(Reading text begins)

# Banty Rooster after a duck!



## Goats Rock (Jun 20, 2011)

When I went to get grain at our feed mill, I saw the silliest thing. A banty rooster was chasing a duck, (big white pet type duck) she had that frantic look on her face and was running and trying to fly. She ran back and forth across the little side street the mill is on. Finally, the rooster jumped/flew onto her back, grabbed the nape of her neck and did the rooster thing. :laugh:

It looked so funny- I have never seen a rooster go after a duck, but I am never around ducks, so maybe this is common behavior? He was so much smaller than her, but that sure didn't deter him! I wish I would have thought quickly enough and taken a photo....


----------



## milkmaid (Sep 15, 2010)

I've heard it can happen, but have never seen it. I think it has almost happened here because one time I happened to see Mr. Drake chasing the rooster away from a duck. I didn't actually see it though.

(Reading text ends)
(Exercise data begins)

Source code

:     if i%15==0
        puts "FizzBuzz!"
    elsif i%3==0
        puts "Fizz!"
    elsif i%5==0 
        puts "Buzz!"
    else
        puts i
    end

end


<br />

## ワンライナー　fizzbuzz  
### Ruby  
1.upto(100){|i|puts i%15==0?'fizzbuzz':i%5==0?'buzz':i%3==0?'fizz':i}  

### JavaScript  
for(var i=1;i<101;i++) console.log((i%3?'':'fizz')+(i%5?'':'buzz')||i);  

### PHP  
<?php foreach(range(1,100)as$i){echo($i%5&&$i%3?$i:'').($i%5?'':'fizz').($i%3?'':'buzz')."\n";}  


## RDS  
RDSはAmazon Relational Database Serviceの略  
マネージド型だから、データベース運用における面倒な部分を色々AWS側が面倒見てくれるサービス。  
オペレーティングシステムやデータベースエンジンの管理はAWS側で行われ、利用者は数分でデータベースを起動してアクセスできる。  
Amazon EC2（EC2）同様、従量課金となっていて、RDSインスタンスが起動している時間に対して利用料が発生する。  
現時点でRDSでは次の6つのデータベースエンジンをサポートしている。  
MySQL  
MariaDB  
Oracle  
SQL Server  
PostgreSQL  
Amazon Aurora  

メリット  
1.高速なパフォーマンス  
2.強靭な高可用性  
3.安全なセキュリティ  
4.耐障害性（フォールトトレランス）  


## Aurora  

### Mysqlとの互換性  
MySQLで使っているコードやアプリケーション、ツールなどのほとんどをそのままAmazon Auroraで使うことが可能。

(Exercise data ends)

Work request 1: Rewrite the paragraph in the banty rooster thread that begins "When I went to get grain" in two or three shorter sentences, keeping its main facts.
Work request 2: Extend the banty rooster thread with a few sentences that carry on from its final post.

Written response 1: At the feed mill, a banty rooster chased a big white pet-type duck, who ran frantically back and forth across the mill's little side street while trying to fly. The rooster finally jumped onto her back, grabbed the nape of her neck, and did the rooster thing.

Written response 2:
----------



## clearwtrbeach (May 10, 2012)

My neighbors bantys go after the goose and the turkeys! Of course they get flogged and held down but they don't learn. :laugh:


----------



## Tayet (Feb 9, 2012)

I'venever seen a roo go after a duck, but I did have a duck hen who would follow a chicken hen around and bob her head at her like a mating dance thing  It was pretty silly!


----------



## toth boer goats (Jul 20, 2008)

Wow, that would be something to see


----------



## NigerianGirl (Jan 30, 2011)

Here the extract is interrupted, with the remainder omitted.